# [What to produce]
Only lines with the word "this" are needed; collect each of them from the listing below.
┄┄┄┄┄┄┄┄┄┄
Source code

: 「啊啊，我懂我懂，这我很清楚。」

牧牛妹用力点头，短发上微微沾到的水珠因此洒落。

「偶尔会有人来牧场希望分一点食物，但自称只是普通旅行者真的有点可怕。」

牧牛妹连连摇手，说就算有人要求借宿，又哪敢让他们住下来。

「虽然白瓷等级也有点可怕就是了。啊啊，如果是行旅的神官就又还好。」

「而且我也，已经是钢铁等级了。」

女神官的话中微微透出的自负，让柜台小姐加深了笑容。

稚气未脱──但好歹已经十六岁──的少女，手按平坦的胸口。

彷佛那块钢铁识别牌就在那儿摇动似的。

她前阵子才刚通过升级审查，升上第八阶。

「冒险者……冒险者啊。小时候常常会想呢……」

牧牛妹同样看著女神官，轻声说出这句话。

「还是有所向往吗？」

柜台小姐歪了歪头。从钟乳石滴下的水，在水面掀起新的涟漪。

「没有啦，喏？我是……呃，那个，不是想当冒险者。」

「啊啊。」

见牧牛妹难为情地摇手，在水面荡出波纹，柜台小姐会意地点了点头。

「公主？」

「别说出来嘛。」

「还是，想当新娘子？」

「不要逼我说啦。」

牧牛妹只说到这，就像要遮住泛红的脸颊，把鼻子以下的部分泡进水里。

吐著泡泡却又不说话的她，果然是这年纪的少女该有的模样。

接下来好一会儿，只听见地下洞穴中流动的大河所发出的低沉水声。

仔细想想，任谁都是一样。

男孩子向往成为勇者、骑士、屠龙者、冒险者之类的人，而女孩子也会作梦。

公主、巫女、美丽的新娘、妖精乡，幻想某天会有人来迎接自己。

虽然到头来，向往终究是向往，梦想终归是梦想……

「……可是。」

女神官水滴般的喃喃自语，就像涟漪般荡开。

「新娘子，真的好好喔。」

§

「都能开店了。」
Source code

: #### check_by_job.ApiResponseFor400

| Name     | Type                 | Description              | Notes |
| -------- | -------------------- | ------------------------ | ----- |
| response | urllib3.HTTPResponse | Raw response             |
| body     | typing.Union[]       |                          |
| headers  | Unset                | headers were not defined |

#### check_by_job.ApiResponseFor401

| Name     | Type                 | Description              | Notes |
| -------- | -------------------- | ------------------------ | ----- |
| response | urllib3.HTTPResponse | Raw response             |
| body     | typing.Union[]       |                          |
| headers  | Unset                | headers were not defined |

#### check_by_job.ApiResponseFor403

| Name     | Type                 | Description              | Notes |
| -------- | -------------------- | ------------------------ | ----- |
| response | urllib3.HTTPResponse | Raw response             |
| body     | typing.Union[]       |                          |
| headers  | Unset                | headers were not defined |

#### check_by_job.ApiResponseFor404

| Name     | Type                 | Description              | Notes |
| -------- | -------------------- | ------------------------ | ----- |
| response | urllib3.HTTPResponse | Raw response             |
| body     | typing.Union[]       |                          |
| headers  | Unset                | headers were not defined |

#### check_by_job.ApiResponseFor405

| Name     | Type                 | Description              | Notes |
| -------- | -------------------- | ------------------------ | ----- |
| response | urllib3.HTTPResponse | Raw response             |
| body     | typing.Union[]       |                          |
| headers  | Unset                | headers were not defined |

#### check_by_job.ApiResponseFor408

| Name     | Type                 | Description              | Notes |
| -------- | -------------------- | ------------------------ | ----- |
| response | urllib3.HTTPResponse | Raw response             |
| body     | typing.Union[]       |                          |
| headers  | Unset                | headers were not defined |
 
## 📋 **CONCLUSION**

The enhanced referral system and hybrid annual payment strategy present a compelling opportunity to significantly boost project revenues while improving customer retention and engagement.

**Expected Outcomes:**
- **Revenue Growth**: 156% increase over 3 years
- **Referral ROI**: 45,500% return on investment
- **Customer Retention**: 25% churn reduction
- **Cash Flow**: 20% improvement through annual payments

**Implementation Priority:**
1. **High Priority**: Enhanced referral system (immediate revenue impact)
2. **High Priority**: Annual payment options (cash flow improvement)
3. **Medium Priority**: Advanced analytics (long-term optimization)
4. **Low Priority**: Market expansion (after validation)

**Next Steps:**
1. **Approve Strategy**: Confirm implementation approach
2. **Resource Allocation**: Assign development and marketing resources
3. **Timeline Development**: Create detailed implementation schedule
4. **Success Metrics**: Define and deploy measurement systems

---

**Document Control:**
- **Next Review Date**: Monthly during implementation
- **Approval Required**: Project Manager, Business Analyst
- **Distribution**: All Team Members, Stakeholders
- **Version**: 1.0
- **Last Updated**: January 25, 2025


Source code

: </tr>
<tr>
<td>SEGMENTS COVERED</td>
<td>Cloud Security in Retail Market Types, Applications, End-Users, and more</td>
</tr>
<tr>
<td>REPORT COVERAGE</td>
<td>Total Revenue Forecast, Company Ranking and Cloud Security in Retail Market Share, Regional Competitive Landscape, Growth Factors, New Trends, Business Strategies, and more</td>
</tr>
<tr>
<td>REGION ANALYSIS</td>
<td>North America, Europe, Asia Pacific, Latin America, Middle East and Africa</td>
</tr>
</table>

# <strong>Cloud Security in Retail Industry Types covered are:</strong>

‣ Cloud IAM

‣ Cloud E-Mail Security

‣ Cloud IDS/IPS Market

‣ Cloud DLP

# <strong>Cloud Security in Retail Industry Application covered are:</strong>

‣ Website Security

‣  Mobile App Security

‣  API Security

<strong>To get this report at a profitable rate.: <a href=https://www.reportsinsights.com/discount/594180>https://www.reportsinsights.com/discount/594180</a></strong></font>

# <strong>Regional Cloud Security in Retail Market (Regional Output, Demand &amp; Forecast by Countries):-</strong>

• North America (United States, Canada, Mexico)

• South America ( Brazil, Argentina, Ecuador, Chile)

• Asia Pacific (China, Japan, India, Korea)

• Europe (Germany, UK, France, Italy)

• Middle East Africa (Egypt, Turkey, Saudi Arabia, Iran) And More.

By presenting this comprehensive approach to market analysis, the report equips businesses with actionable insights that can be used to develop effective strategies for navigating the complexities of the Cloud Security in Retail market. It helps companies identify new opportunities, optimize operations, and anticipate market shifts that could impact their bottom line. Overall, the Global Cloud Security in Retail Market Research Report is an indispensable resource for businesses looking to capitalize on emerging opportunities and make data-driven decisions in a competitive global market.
┄┄┄┄┄┄┄┄┄┄
# [Output below]
<strong>To get this report at a profitable rate.: <a href=https://www.reportsinsights.com/discount/594180>https://www.reportsinsights.com/discount/594180</a></strong></font>
By presenting this comprehensive approach to market analysis, the report equips businesses with actionable insights that can be used to develop effective strategies for navigating the complexities of the Cloud Security in Retail market. It helps companies identify new opportunities, optimize operations, and anticipate market shifts that could impact their bottom line. Overall, the Global Cloud Security in Retail Market Research Report is an indispensable resource for businesses looking to capitalize on emerging opportunities and make data-driven decisions in a competitive global market.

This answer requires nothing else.